Making the Economics Work (09:26)
Tade explains how Campus can afford to offer more services while keeping tuition low:
- Pay professors double the typical adjunct rate ($8,000 vs $4-5,000 per class)
- Use software for back-office operations to reduce administrative costs
- Larger average class sizes of about 100 students
- Focus on core classes rather than niche electives
The key insight is that higher retention and graduation rates increase lifetime revenue per student, allowing Campus to invest more in student success.
Live Online vs Asynchronous Classes (11:57)
Tade believes live online classes are superior to pre-recorded asynchronous courses:
- Provide more motivation, accountability and engagement for students
- Allow for social dynamics that motivate young students
- Technology has improved to enable high-quality live online experiences
- COVID forced professors and students to become comfortable with the format
Business Model Aligned with Student Success (13:17)

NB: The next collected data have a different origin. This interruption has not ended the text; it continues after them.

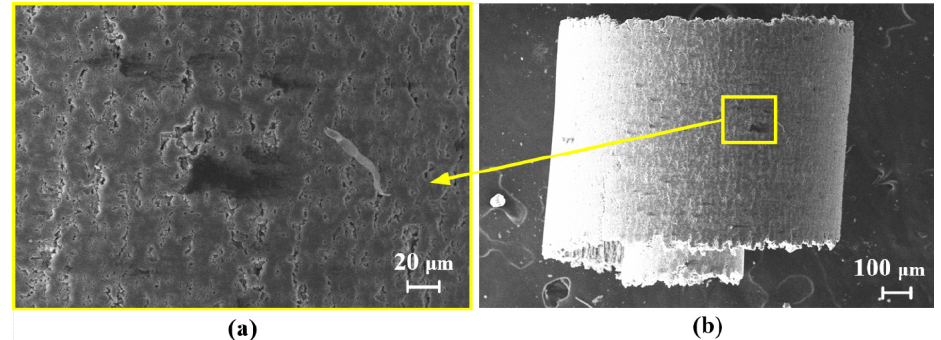
Figure 9. SEM image of chip surface machined by non-textured PCD tool. ( a ) Black trace on the chip surface; ( b) SEM image of chip surface machined by non-textured PCD tool.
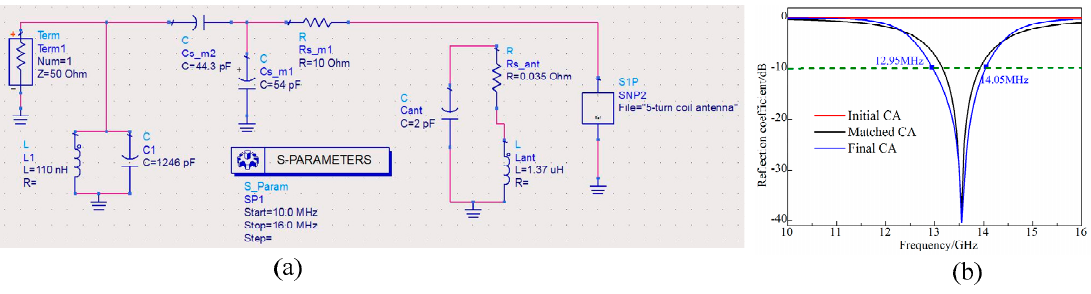
Figure 10. ( a ) The model of ultimate circuit; ( b ) S-parameters of all circuits in 3 steps.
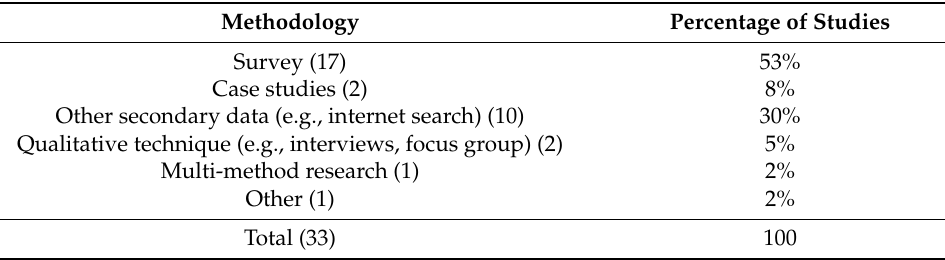
Table 2. Distribution of studies by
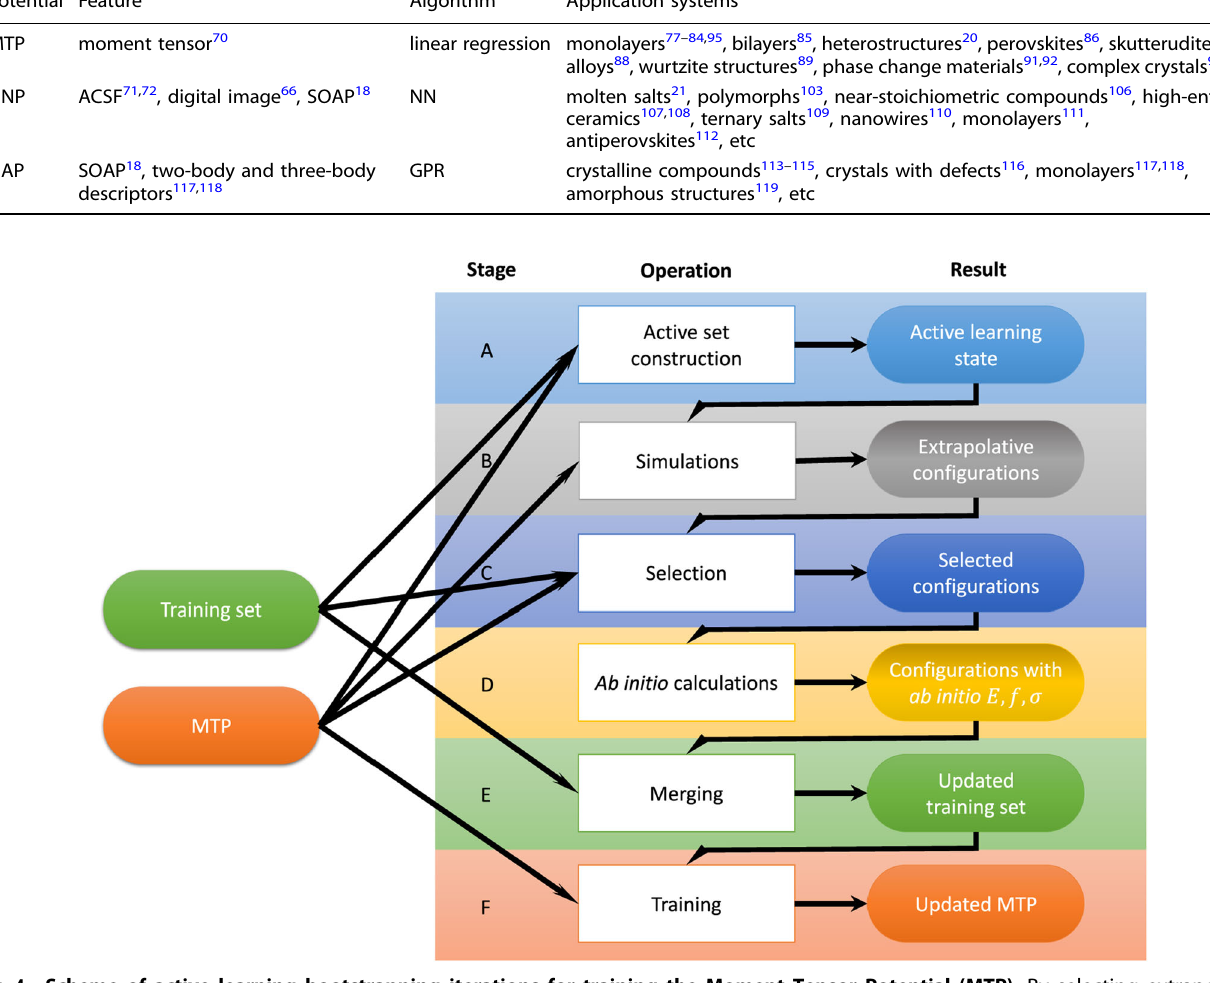
Table 2. Summary of widely adopted machine learning potentials for indirectly predicting lattice thermal conductivities. Potential Feature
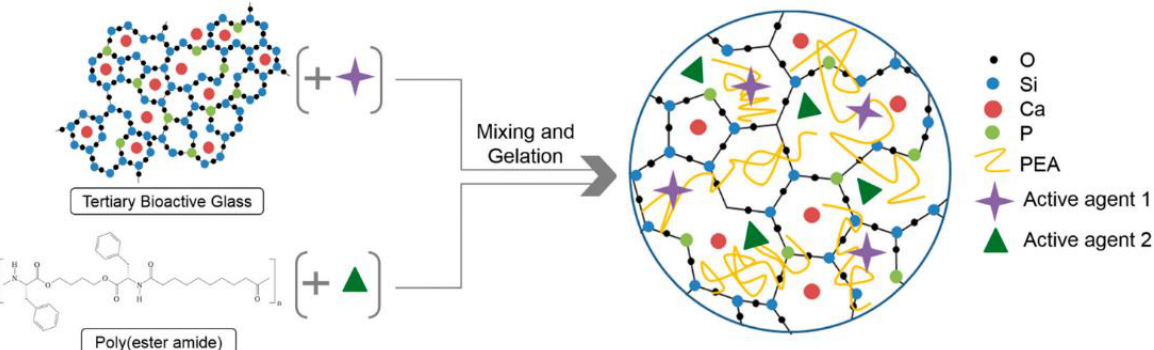
Figure 7. Schematic illustration of the two-stage synthesis approach of hybrid microparticles based on bioactive glass and poly(ester amide) (PEA). The singular components were mixed with an active agent. Subsequently the two mixtures were mixed together, and gelation was promoted, forming hybrid microparticles loaded with two different drugs. The figure is reproduced with permission from Intrinsically fluorescent bioactive glass-poly(ester amide) hybrid microparticles for dual drug delivery and bone repair by Aslankoohia and Mequanint et al., 2021, Materials Science and Engineering: C, 128, 112288 (doi:10.1016/j.msec.2021.112288). Copyright 2021 by Elsevier.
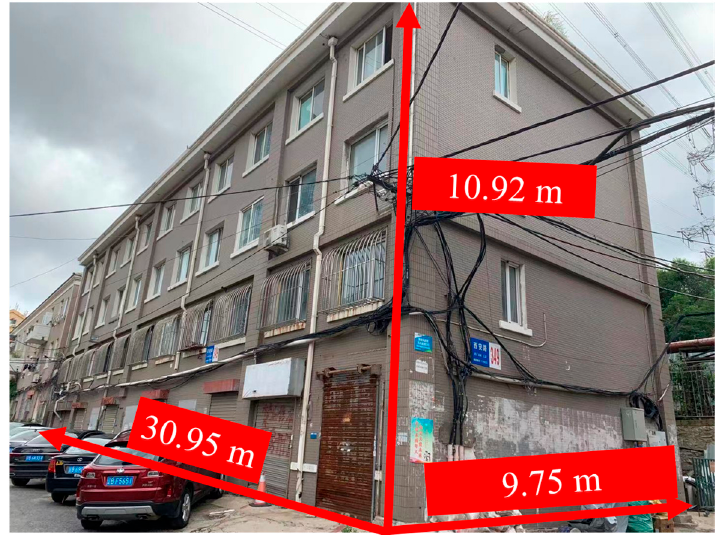
Figure 6. Dimensions of the target building.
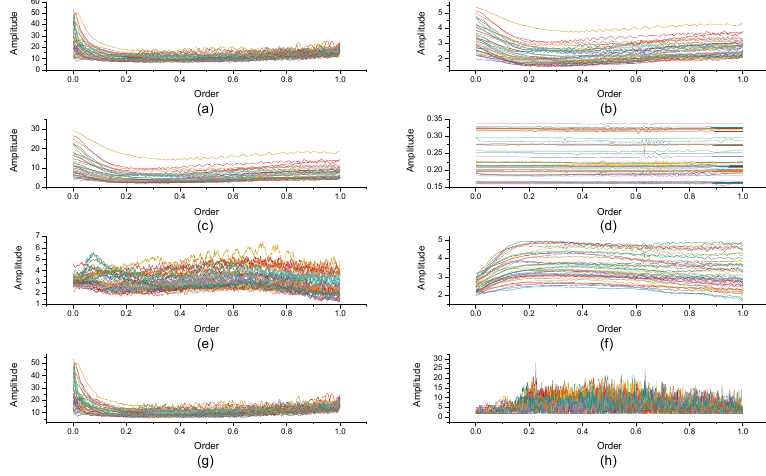
Figure 6. The Order–Amplitude figures of different features of 40 groups for the upstairs action. ( a ) range , ( b ) std , ( c ) var , ( d ) rms , ( e ) IQR , ( f ) mean , ( g ) pksMean and ( h ) pksNum .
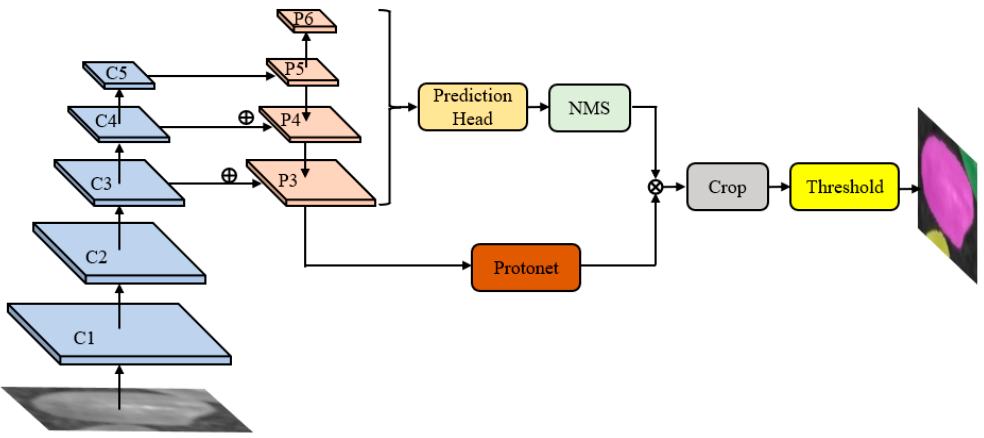
Figure 8. The YOLACT network structure after removing the P7 layer from the FPN structure. Table 3. Performance of YOLACT network with different parameters on the polished rice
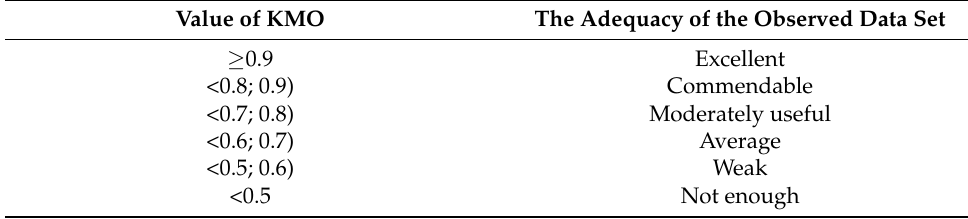
Table 2. The Kaiser and Rice recommendation (1974) (Data from [20]). Value of KMO The Adequacy of the Observed Data Set ≥ 0.9 Excellent Moderately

Tade explains how the Campus business model aligns financial success with student success:
- Higher retention and graduation rates increase lifetime revenue per student
- This allows Campus to invest more in support services
- Contrasts with traditional schools that lose revenue when students drop out
- Views students as customers receiving a service (skills, knowledge, credentials)
"It's one of the things I love about this model - students graduating is good for students, it's good for our country, it's good for society, and it's good for our bottom line."
Balancing Tech Company and College Cultures (17:36)
Tade discusses the challenge of being both a tech company and a college:
- Can't simply kick out problematic students like a tech platform would
- Need to take an ethical, nuanced approach to student issues
- But also can't be as inefficient as a typical college
- Uses titles like "Chancellor" instead of CEO to reflect this duality
Evolving Vision for Campus's Mission (18:48)
Tade shares how interactions with students have expanded his vision for Campus:
- Initially focused on providing college education and support
- Now sees the mission as helping students identify their purpose
- Aims to help students find the intersection of:
- What they're naturally gifted at
- What they're passionate about
- What the world will pay them to do
"Create the life that you've always dreamed of. That's what we do."
High-Profile Investors (20:57)
Tade discusses Campus's notable investors:
- Sam Altman (OpenAI)
- Invested quickly after meeting Tade
- Sees Campus as aligned with his vision for the future of education
- Concerned about AI disrupting entry-level knowledge work
- Shaquille O'Neal
- Passionate about education from personal experience
- Helping promote Campus
- Providing ideas on education
Advice on Fundraising (22:58)
Tade's key advice for founders on fundraising:
- Make your company so important that if it succeeds, the world fundamentally changes
- This makes fundraising easier despite high risk
- For Campus, success means "every American gets skills and knowledge with no debt"
- This would transform society - lower crime, higher life expectancy, better civic engagement
"If I win, is the world fundamentally different? And if not, then make your company more ambitious."
Conclusion
Campus represents an innovative approach to community college that leverages technology and best practices to improve student outcomes while keeping costs low. By aligning business incentives with student success, Campus has created a model that could potentially transform higher education and expand access to career-relevant skills. While still early, the company has attracted high-profile investors who see its potential to fundamentally change society by enabling more Americans to gain knowledge and skills without incurring debt. As traditional higher education faces increasing challenges, Campus offers a glimpse of how technology and entrepreneurial thinking could reshape the sector.